■ **OBJECTIVES**
1. Reproduce the blog post from "(Excuse the dour" up to and including "actual gifts arrive.", with "Amazon" changed to "the online store".
2. Continue the blog post from its final sentence.

■ **TEXT PROVIDED**
And then, of course, the new and improved sewing closet. I love it. I found fabric I don't remember buying and now have projects for it! It's lovely being able to see everything I have (and don't have...).


Only four more closets to go!

Monday, June 20, 2011

Fathers' Day Thoughts

(Excuse the dour thoughts. It was one of those days. But I'll try to also look on the bright side of things.)

Downside: Don't count on Amazon to deliver things on time. Chuck's presents consisted of a paper banner, homemade apple pie, and matching outfits with Rhett (although I'm pretty sure that's just a present for me).
Upside: Fathers' Day just gets re-celebrated when the actual gifts arrive.

Downside: Rhett kinda blew the surprise of what he picked out for Chuck for Fathers' Day.
Upside: He surprised him with an even better present: going to the bathroom on the toilet! What the what?! This is absolutely amazing for our child. Tomorrow starts the official first day of potty training, but hey, we'll take this for sure. I'm pretty sure the M&M's as reward are working.

Downside: Just because your son goes to sleep two hours late on Saturday, does not mean he'll sleep in the next day. In fact, he'll likely get up at the same exact time as he normally would.
Upside: There is none.

Downside: I look like a professional bowler with my wrist brace.
Upside: I look like a professional bowler with my wrist brace!

Downside: My calling nearly made me go into early labor yesterday with the stress.
Upside: My calling nearly made me go into early labor yesterday with the stress! (Oh, do I have a post in the works about this calling. As soon as I'm released, so will the post be.)

Downside: I have to start full-time work tomorrow while these boys get to hang out and play and potty train...without me.
Upside: I'll have these lovely pictures to look at all day and remind me of the complete happiness that they bring me.









Do you think once I have two sons, I can stop including Chuck in this disgusting display of matchy-matchy? I kind of hope so.

Friday, June 17, 2011

An Interview with Me

Me: Thanks, erin, for joining us today.
Erin: No problem! Thanks for inviting me. I'm excited to be here.

Me: So, how are you feeling these days?

■ **GIVEN INFORMATION**
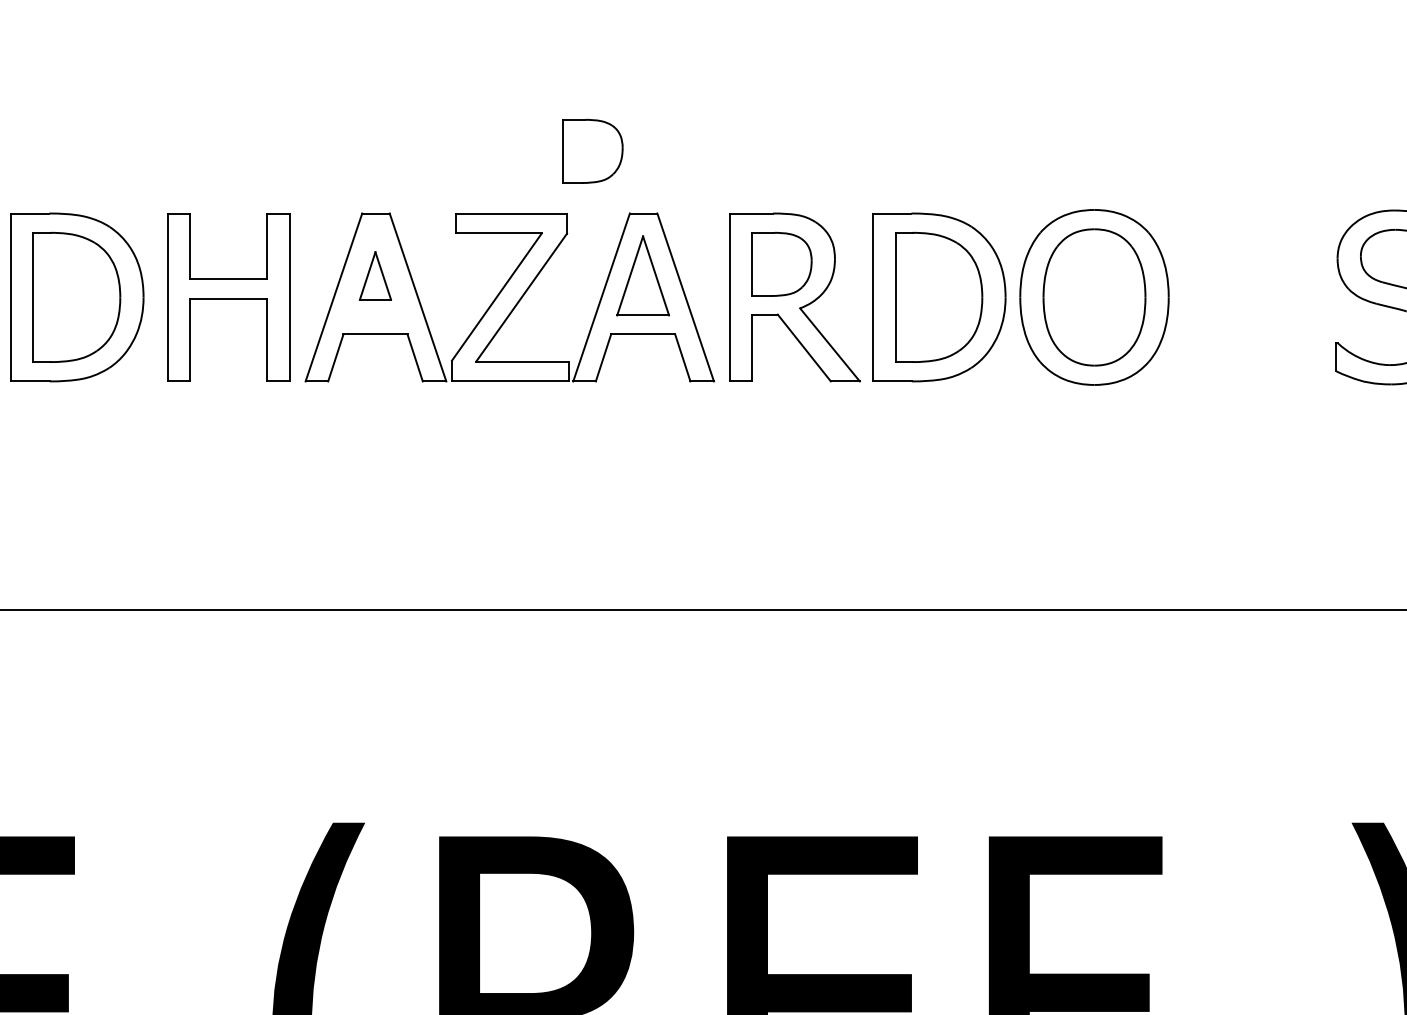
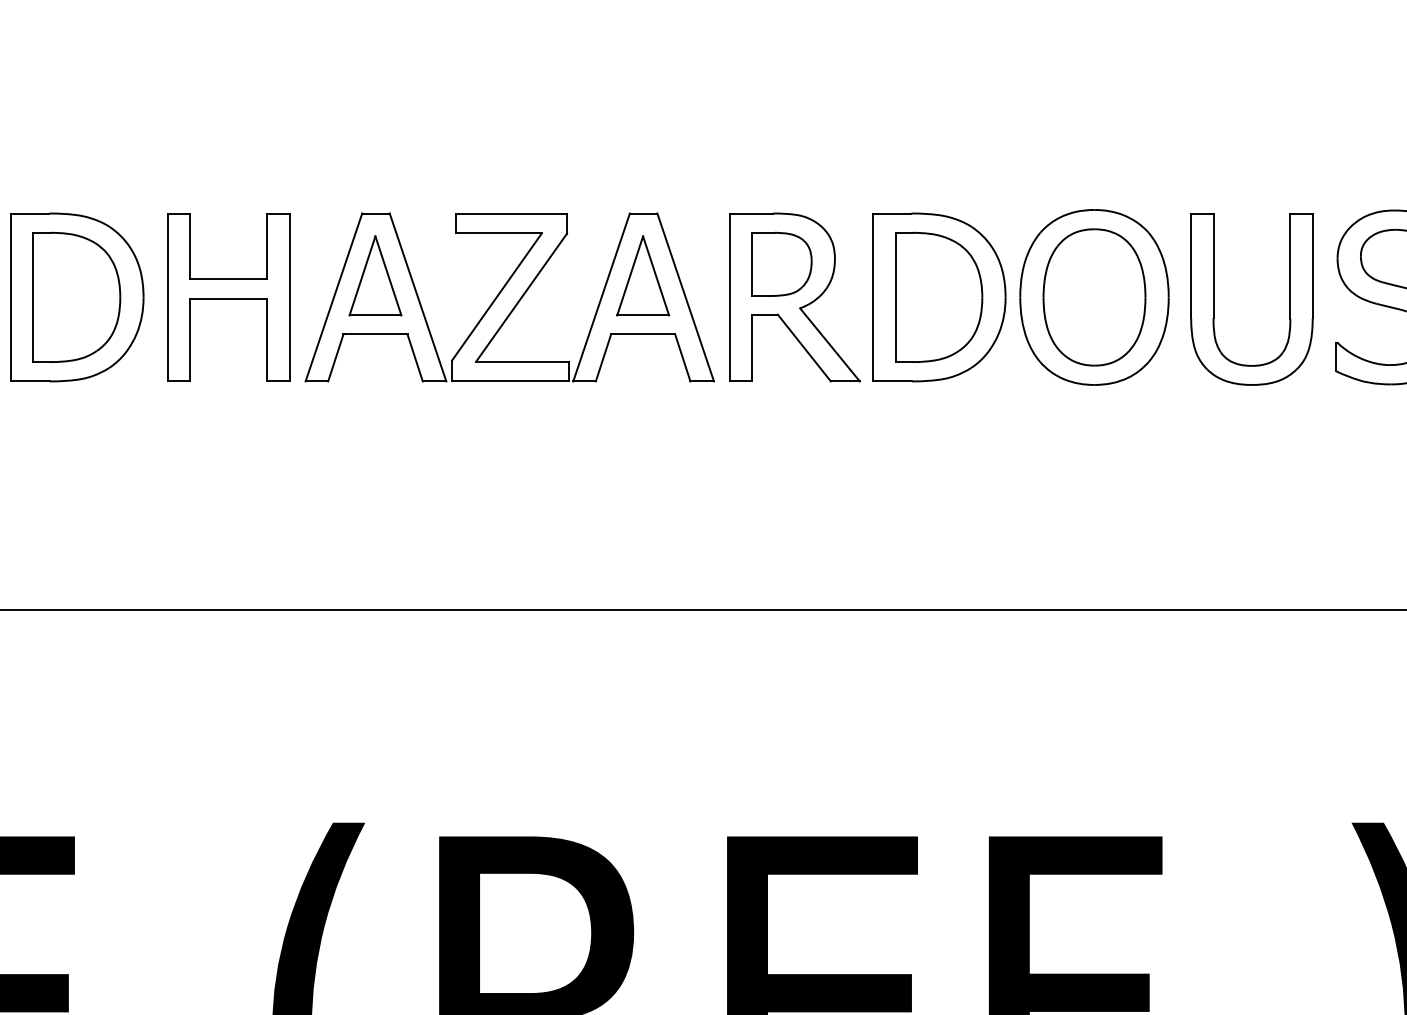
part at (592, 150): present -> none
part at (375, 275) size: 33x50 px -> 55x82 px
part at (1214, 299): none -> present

■ **SOLVED TASKS**
1.
(Excuse the dour thoughts. It was one of those days. But I'll try to also look on the bright side of things.)

Downside: Don't count on the online store to deliver things on time. Chuck's presents consisted of a paper banner, homemade apple pie, and matching outfits with Rhett (although I'm pretty sure that's just a present for me).
Upside: Fathers' Day just gets re-celebrated when the actual gifts arrive.

2.
Erin: Well, I always say that it's about as good as it gets. Because I don't experience morning sickness, nor have I yet to be sentenced to bed rest, I feel pretty lucky. But that's quickly changing. As I did with Rhett, I'm starting to develop some severe pregnancy-induced carpal tunnel. It shows up when typing, driving, holding books, cooking, sewing, and the worst...sleeping. My hands go numb and wake me up about five times a night. Then I have to try to figure out how to get it to go away. It's extremely frustrating. However, at Wednesday's OB appointment, my doctor recommended visiting an orthopaedist who can get me a splint. Hooray! And hooray for not being in an HMO, because when I was pregnant with Rhett, the OB said there was nothing I could do for it. Man, I really really dislike HMOs.

Me: Is there anything positive about being pregnant during summer?
Erin: One thing. This week excepting, our weather has been pretty miserable: hot and humid. If I weren't pregnant, I'd still be running. Last week it's not likely I would have tried to run and I would have felt very guilty (and very fat). However, being seven months pregnant gives me an excuse to not run now, and I'm okay with that, and okay with feeling fat. We still try to get out often and walk Bruno, so I'm getting my pregnant-lady exercise.

Me: Are you feeling ready for this baby?
Erin: Nope. We've certainly talked about all the things we need (which isn't much, thankfully). We still need bottles, crib sheets, and a crib mattress, but that's about it. We're getting closer on the name front, so that's good. As for the reality of going from one child to two? No way do I feel ready. I'm scared to death. Scared to lose time with my little man, scared of taking care of two kids, scared of having a newborn in the house again. And no one's even tried to convince me I shouldn't be, which just scares me more.

Me: So this was Chuck's last week in school. How are you and Chuck feeling about your summer plans?
Erin: Pretty good. Given how exhausted am I now as a mom and pregnant lady (you women who do this multiple times, especially with multiple kids outside of the uterus, absolutely amaze me), work will be a welcomed environment. Blasted air conditioning and no running around chasing a toddler sounds dreamy right about now. I am sad that these are the last times we have as a family of three, though. I sure like that little man. Chuck is excited to start potty training on Monday. Wish them luck!

Me: Is there anything fun going on this summer?
Erin: Does sitting around waiting for the humidity to go and the baby to come count? No? Oh. Well we still have fun plans: we will be brushing up on our Algebra II. Chuck's teaching it for the first time this school year and neither of us has "used" it since we took it...21 years ago for me, probably 20 for Chuck! When you take as much math as I have, you can't remember what specific parts fit into which specific courses, so it'll be fun to find that out.

Me: How is Rhett doing?
Erin: Just fine. He really is a funny little dude. I am getting very tired of reading Berenstain Bears books, though. And telling stories about ceiling fans. But I do love him and am excited to see what type of big brother he'll be. He's so excited about his baby brother and is constantly telling us about all the things he'll do once the baby comes. For example, he's going to make him smile, feed him all by himself, hold him, play with him. He really is adorable about the whole thing--I hope it lasts!

Me: Anything else you'd like to add?
Erin: You know, I've got a pretty great life and am excited to meet this little one taking up residence in my uterus. And really, any time he sees fit to come join us (after about 37 weeks, of course), I'm all for it.

Thanks for indulging me as I do a bit of journaling.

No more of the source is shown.